No soy experto en el Medio Oriente. Pero ahora que los eventos en Túnez y en Egipto han vuelto a poner sobre el tapete el tema de una posible toma del poder por parte de los sectores fundamentalistas islámicos, se me vienen a la cabeza varias cosas.
Primero, hasta ahora los temores de las élites de opinión en Washington no se han cumplido. Las insurgencias populares en Túnez y en Egipto han sido marcadamente seculares.
En segundo lugar, los sectores islámicos más poderosos en ambos casos no son exactamente los teócratas con que nos quieren aterrorizar. Por ejemplo, vale la pena leer este artículo de Helena Cobban sobre la Hermandad Musulmana de Egipto.
Pero el tercer punto es el que más me molesta y me viene dando vueltas en la cabeza desde hace mucho. Los actuales movimientos fundamentalistas islámicos surgieron en gran medida como una alternativa, fomentada por Occidente, para socavar las bases de los movimientos populares de izquierda, socialistas y comunistas en el Medio Oriente.
La Casa Real Saud gozó del apoyo de las petroleras que veían dichosas como ésta reprimía la movilización obrera en los yacimientos, creando incluso un régimed de apartheid entre la mano de obra. Que impusieran el velo a las mujeres, que amputaran las manos de los ladrones, que adoptaran una interpretación retardataria del Islam procedente del siglo XVIII en pleno siglo XX, nada de eso era problema mientras el petróleo siguiera fluyendo.
Uno de los primeros financiadores de Hamas fue el gobierno de Israel, al que le pareció buenísima idea quitarle apoyo a la izquierdista OLP. Ahora, cuando Hamas está obteniendo legitimidad política propia (que, dicho sea de paso, los hace mucho más razonables de lo que se suele pintar en nuestro medio), entonces Occidente pone el grito en el cielo.
Si alguien inundó Afghanistán de armas y de militantes islámicos fue Ronald Reagan en asociación con el Rey Fahd de Arabia Saudita para repeler a los soviéticos quienes a su vez estaban apuntalando al gobierno comunista afghano, fruto de un movimiento comunista secular doméstico.

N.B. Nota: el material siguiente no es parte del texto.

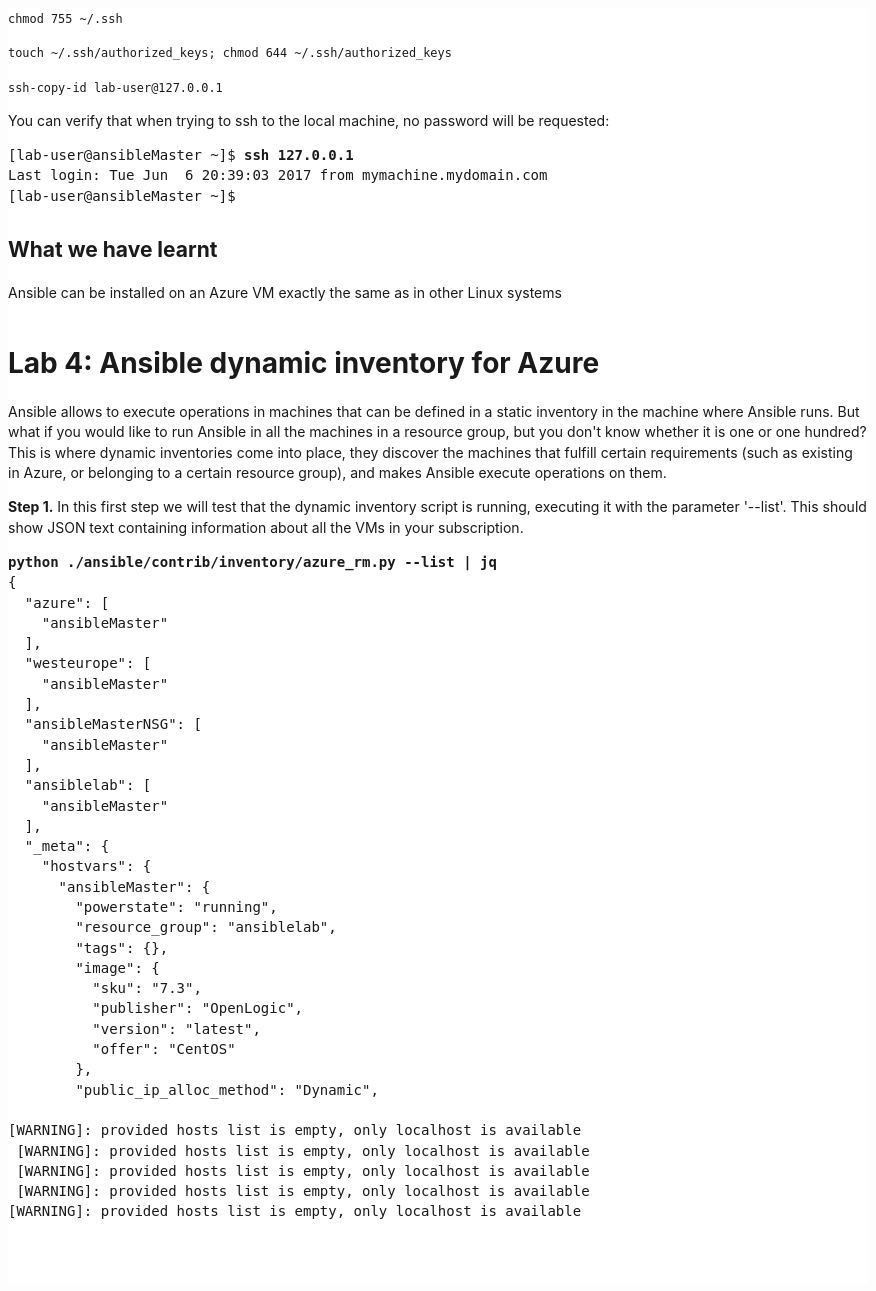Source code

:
 ```
chmod 755 ~/.ssh
```

```
touch ~/.ssh/authorized_keys; chmod 644 ~/.ssh/authorized_keys
```

```
ssh-copy-id lab-user@127.0.0.1
```

You can verify that when trying to ssh to the local machine, no password will be requested:

<pre lang="...">
[lab-user@ansibleMaster ~]$ <b>ssh 127.0.0.1</b>
Last login: Tue Jun  6 20:39:03 2017 from mymachine.mydomain.com
[lab-user@ansibleMaster ~]$
</pre>

## What we have learnt

Ansible can be installed on an Azure VM exactly the same as in other Linux systems



# Lab 4: Ansible dynamic inventory for Azure <a name="lab4"></a>

Ansible allows to execute operations in machines that can be defined in a static inventory in the machine where Ansible runs. But what if you would like to run Ansible in all the machines in a resource group, but you don&#39;t know whether it is one or one hundred? This is where dynamic inventories come into place, they discover the machines that fulfill certain requirements (such as existing in Azure, or belonging to a certain resource group), and makes Ansible execute operations on them.

**Step 1.** In this first step we will test that the dynamic inventory script is running, executing it with the parameter &#39;--list&#39;. This should show JSON text containing information about all the VMs in your subscription.

<pre lang="...">
<b>python ./ansible/contrib/inventory/azure_rm.py --list | jq</b>
{
  "azure": [
    "ansibleMaster"
  ],
  "westeurope": [
    "ansibleMaster"
  ],
  "ansibleMasterNSG": [
    "ansibleMaster"
  ],
  "ansiblelab": [
    "ansibleMaster"
  ],
  "_meta": {
    "hostvars": {
      "ansibleMaster": {
        "powerstate": "running",
        "resource_group": "ansiblelab",
        "tags": {},
        "image": {
          "sku": "7.3",
          "publisher": "OpenLogic",
          "version": "latest",
          "offer": "CentOS"
        },
        "public_ip_alloc_method": "Dynamic",

[WARNING]: provided hosts list is empty, only localhost is available
 [WARNING]: provided hosts list is empty, only localhost is available
 [WARNING]: provided hosts list is empty, only localhost is available
 [WARNING]: provided hosts list is empty, only localhost is available
[WARNING]: provided hosts list is empty, only localhost is available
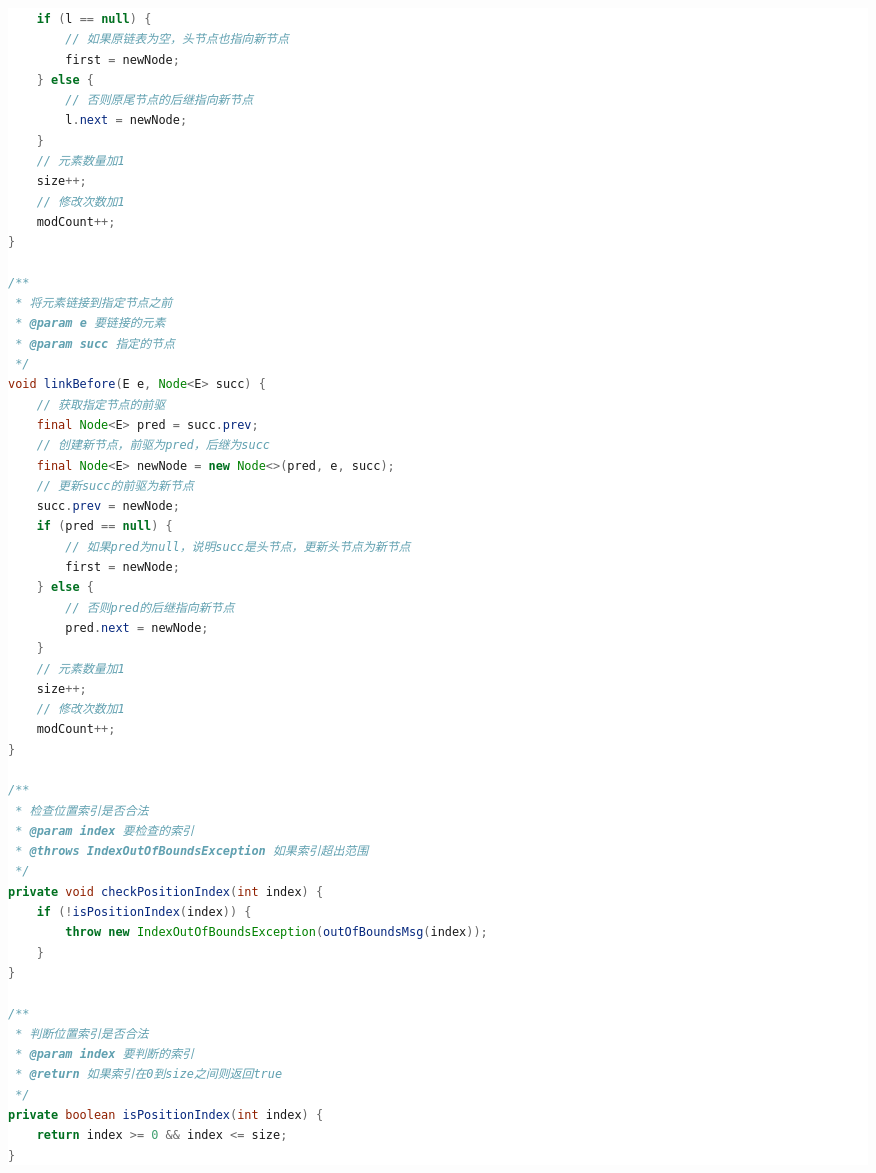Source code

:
 ```java
    if (l == null) {
        // 如果原链表为空，头节点也指向新节点
        first = newNode;
    } else {
        // 否则原尾节点的后继指向新节点
        l.next = newNode;
    }
    // 元素数量加1
    size++;
    // 修改次数加1
    modCount++;
}

/**
 * 将元素链接到指定节点之前
 * @param e 要链接的元素
 * @param succ 指定的节点
 */
void linkBefore(E e, Node<E> succ) {
    // 获取指定节点的前驱
    final Node<E> pred = succ.prev;
    // 创建新节点，前驱为pred，后继为succ
    final Node<E> newNode = new Node<>(pred, e, succ);
    // 更新succ的前驱为新节点
    succ.prev = newNode;
    if (pred == null) {
        // 如果pred为null，说明succ是头节点，更新头节点为新节点
        first = newNode;
    } else {
        // 否则pred的后继指向新节点
        pred.next = newNode;
    }
    // 元素数量加1
    size++;
    // 修改次数加1
    modCount++;
}

/**
 * 检查位置索引是否合法
 * @param index 要检查的索引
 * @throws IndexOutOfBoundsException 如果索引超出范围
 */
private void checkPositionIndex(int index) {
    if (!isPositionIndex(index)) {
        throw new IndexOutOfBoundsException(outOfBoundsMsg(index));
    }
}

/**
 * 判断位置索引是否合法
 * @param index 要判断的索引
 * @return 如果索引在0到size之间则返回true
 */
private boolean isPositionIndex(int index) {
    return index >= 0 && index <= size;
}
```

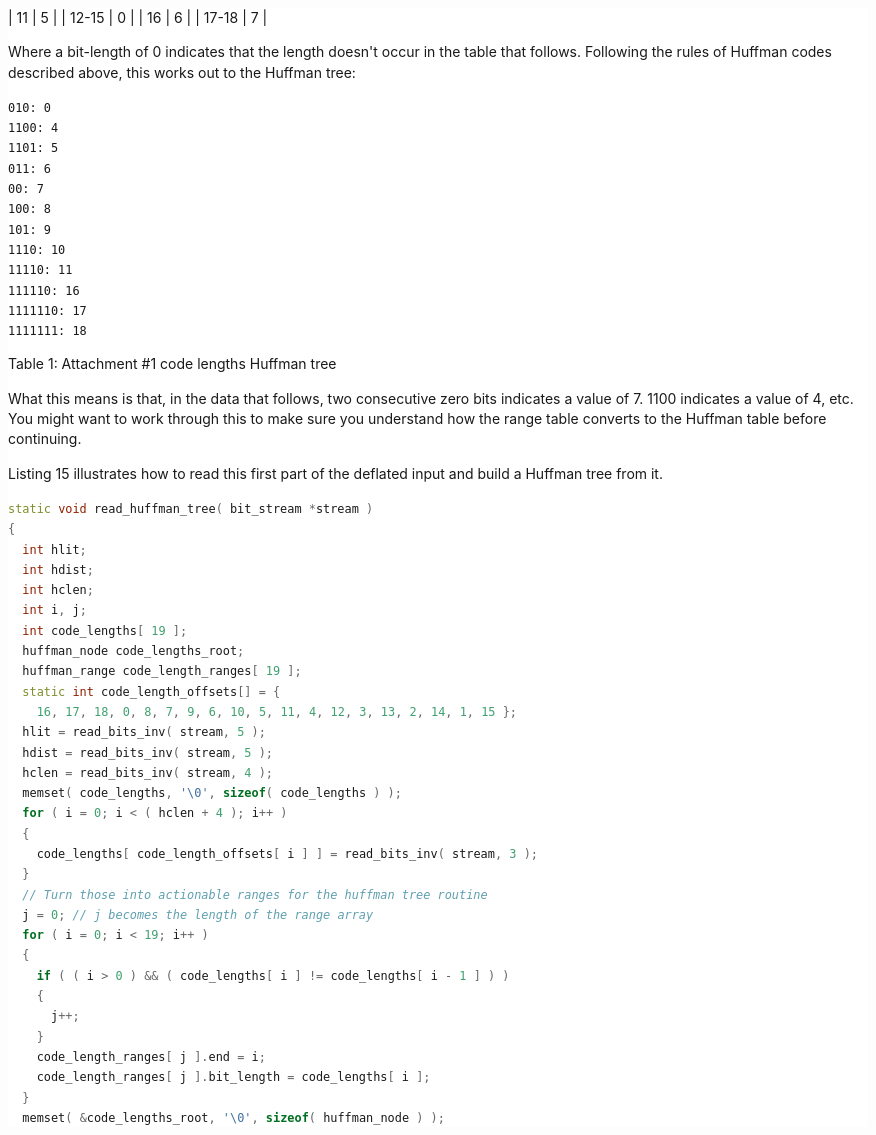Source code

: | 11        | 5          |
| 12-15     | 0          |
| 16        | 6          |
| 17-18     | 7          |

Where a bit-length of 0 indicates that the length doesn't occur in the table that follows. Following the rules of Huffman codes described above, this works out to the Huffman tree:

```
010: 0
1100: 4
1101: 5
011: 6
00: 7
100: 8
101: 9
1110: 10
11110: 11
111110: 16
1111110: 17
1111111: 18
```

Table 1: Attachment #1 code lengths Huffman tree

What this means is that, in the data that follows, two consecutive zero bits indicates a value of 7\. 1100 indicates a value of 4, etc. You might want to work through this to make sure you understand how the range table converts to the Huffman table before continuing.

Listing 15 illustrates how to read this first part of the deflated input and build a Huffman tree from it.

```c++
static void read_huffman_tree( bit_stream *stream )
{
  int hlit;
  int hdist;
  int hclen;
  int i, j;
  int code_lengths[ 19 ];
  huffman_node code_lengths_root;
  huffman_range code_length_ranges[ 19 ];
  static int code_length_offsets[] = {
    16, 17, 18, 0, 8, 7, 9, 6, 10, 5, 11, 4, 12, 3, 13, 2, 14, 1, 15 };
  hlit = read_bits_inv( stream, 5 );
  hdist = read_bits_inv( stream, 5 );
  hclen = read_bits_inv( stream, 4 );
  memset( code_lengths, '\0', sizeof( code_lengths ) );
  for ( i = 0; i < ( hclen + 4 ); i++ )
  {
    code_lengths[ code_length_offsets[ i ] ] = read_bits_inv( stream, 3 );
  }
  // Turn those into actionable ranges for the huffman tree routine
  j = 0; // j becomes the length of the range array
  for ( i = 0; i < 19; i++ )
  {
    if ( ( i > 0 ) && ( code_lengths[ i ] != code_lengths[ i - 1 ] ) )
    {
      j++;
    }
    code_length_ranges[ j ].end = i;
    code_length_ranges[ j ].bit_length = code_lengths[ i ];
  }
  memset( &code_lengths_root, '\0', sizeof( huffman_node ) );
```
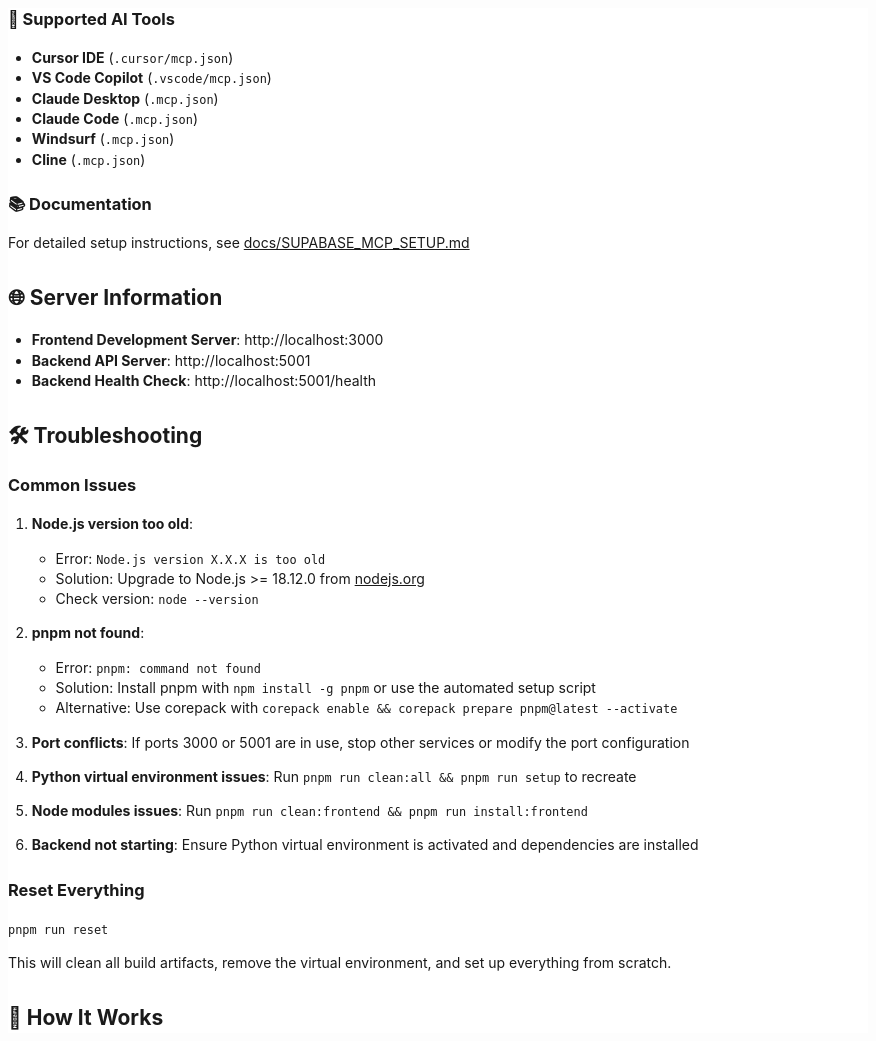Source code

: ### 🎯 Supported AI Tools

- **Cursor IDE** (`.cursor/mcp.json`)
- **VS Code Copilot** (`.vscode/mcp.json`)
- **Claude Desktop** (`.mcp.json`)
- **Claude Code** (`.mcp.json`)
- **Windsurf** (`.mcp.json`)
- **Cline** (`.mcp.json`)

### 📚 Documentation

For detailed setup instructions, see [docs/SUPABASE_MCP_SETUP.md](docs/SUPABASE_MCP_SETUP.md)

## 🌐 Server Information

- **Frontend Development Server**: http://localhost:3000
- **Backend API Server**: http://localhost:5001
- **Backend Health Check**: http://localhost:5001/health

## 🛠️ Troubleshooting

### Common Issues

1. **Node.js version too old**:

   - Error: `Node.js version X.X.X is too old`
   - Solution: Upgrade to Node.js >= 18.12.0 from [nodejs.org](https://nodejs.org/)
   - Check version: `node --version`

2. **pnpm not found**:

   - Error: `pnpm: command not found`
   - Solution: Install pnpm with `npm install -g pnpm` or use the automated setup script
   - Alternative: Use corepack with `corepack enable && corepack prepare pnpm@latest --activate`

3. **Port conflicts**: If ports 3000 or 5001 are in use, stop other services or modify the port configuration

4. **Python virtual environment issues**: Run `pnpm run clean:all && pnpm run setup` to recreate

5. **Node modules issues**: Run `pnpm run clean:frontend && pnpm run install:frontend`

6. **Backend not starting**: Ensure Python virtual environment is activated and dependencies are installed

### Reset Everything

```bash
pnpm run reset
```

This will clean all build artifacts, remove the virtual environment, and set up everything from scratch.

## 🎯 How It Works
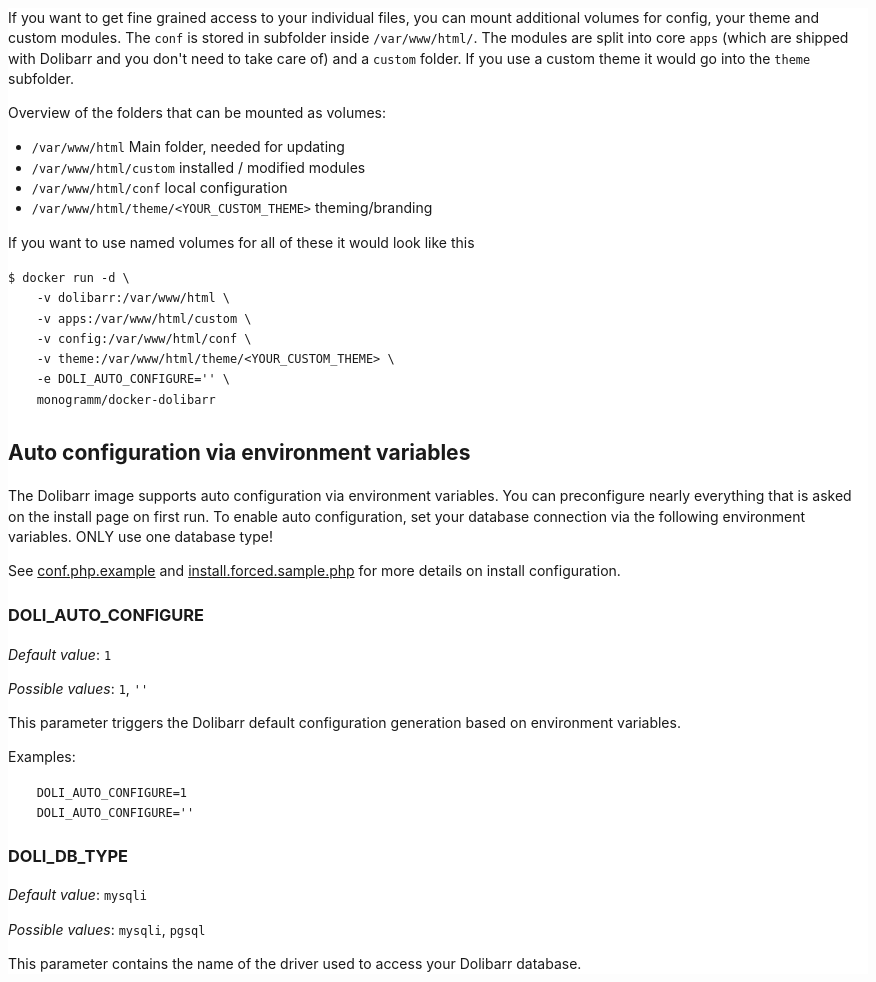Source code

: If you want to get fine grained access to your individual files, you can mount additional volumes for config, your theme and custom modules.
The `conf` is stored in subfolder inside `/var/www/html/`. The modules are split into core `apps` (which are shipped with Dolibarr and you don't need to take care of) and a `custom` folder. If you use a custom theme it would go into the `theme` subfolder.

Overview of the folders that can be mounted as volumes:

-   `/var/www/html` Main folder, needed for updating
-   `/var/www/html/custom` installed / modified modules
-   `/var/www/html/conf` local configuration
-   `/var/www/html/theme/<YOUR_CUSTOM_THEME>` theming/branding

If you want to use named volumes for all of these it would look like this

```shell
$ docker run -d \
    -v dolibarr:/var/www/html \
    -v apps:/var/www/html/custom \
    -v config:/var/www/html/conf \
    -v theme:/var/www/html/theme/<YOUR_CUSTOM_THEME> \
    -e DOLI_AUTO_CONFIGURE='' \
    monogramm/docker-dolibarr
```

## Auto configuration via environment variables

The Dolibarr image supports auto configuration via environment variables. You can preconfigure nearly everything that is asked on the install page on first run. To enable auto configuration, set your database connection via the following environment variables. ONLY use one database type!

See [conf.php.example](https://github.com/Dolibarr/dolibarr/blob/develop/htdocs/conf/conf.php.example) and [install.forced.sample.php](https://github.com/Dolibarr/dolibarr/blob/develop/htdocs/install/install.forced.sample.php) for more details on install configuration.

### DOLI_AUTO_CONFIGURE

_Default value_: `1`

_Possible values_: `1`, `''`

This parameter triggers the Dolibarr default configuration generation based on environment variables.

Examples:
```properties
    DOLI_AUTO_CONFIGURE=1
    DOLI_AUTO_CONFIGURE=''
```

### DOLI_DB_TYPE

_Default value_: `mysqli`

_Possible values_: `mysqli`, `pgsql`

This parameter contains the name of the driver used to access your Dolibarr database.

Cualquier cosa era preferible a permitir que Afghanistán fuera comunista, inclusive los fundamentalistas que después formaron la Alianza Norte, algunos de los cuales ahora pelean contra Estados Unidos.
Si alguien trató de islamizar la política pakistaní (un país mayoritariamente secular) fue Zia ul Haq, el dictador militar de los años 80s que se ganó las gracias de Estados Unidos por derrocar al izquierdista Zulfiqar Bhutto (padre de Benazir). Después del golpe, ul Haq se dedicó a crear, con financiación saudí, la famosa red de madrassas y mezquitas radicales que forman la base popular del islamismo en la región. (Aunque, para ser francos, las madrassas no producen terroristas, contrario a lo que se suele decir en la prensa.)
Lo primero que hizo Saddam Hussein cuando el Partido Ba'ath llegó al poder en el 69 fue matar a quinientos dirigentes del Partido Comunista de Iraq. ¿Cómo sabía quiénes eran y dónde estaban? La CIA le dio los datos.
Obviamente, no siempre es porque Estados Unidos esté detrás de los hechos. El choque entre islamistas e izquierdistas va mucho más allá. El caso de Irán es un ejemplo. La Revolución Iraní del 79 contaba con apoyo de sectores seculares de izquierda (incluídos los comunistas). Cuando Khomeini se consolidó, dicho sea de paso, en medio de la militarización creada por el ataque de Saddam Hussein, aprovechó para destruir a estos sectores, en medio de una violenta represión.
Ahora los neo-cons y los islamófobos de turno nos vienen a decir que es que en aquellos "pueblos bárbaros" el fanatismo religioso es algo eterno, que viene desde los tiempos de Mahoma y que por eso lo único que se puede hacer es mantener a la región controlada por la fuerza. El presunto fanatismo religioso (que ni siquiera es tanto como dicen) tiene una historia mucho más breve, una historia en cuyos orígenes están los mismísimos personajes que ahora lo deploran.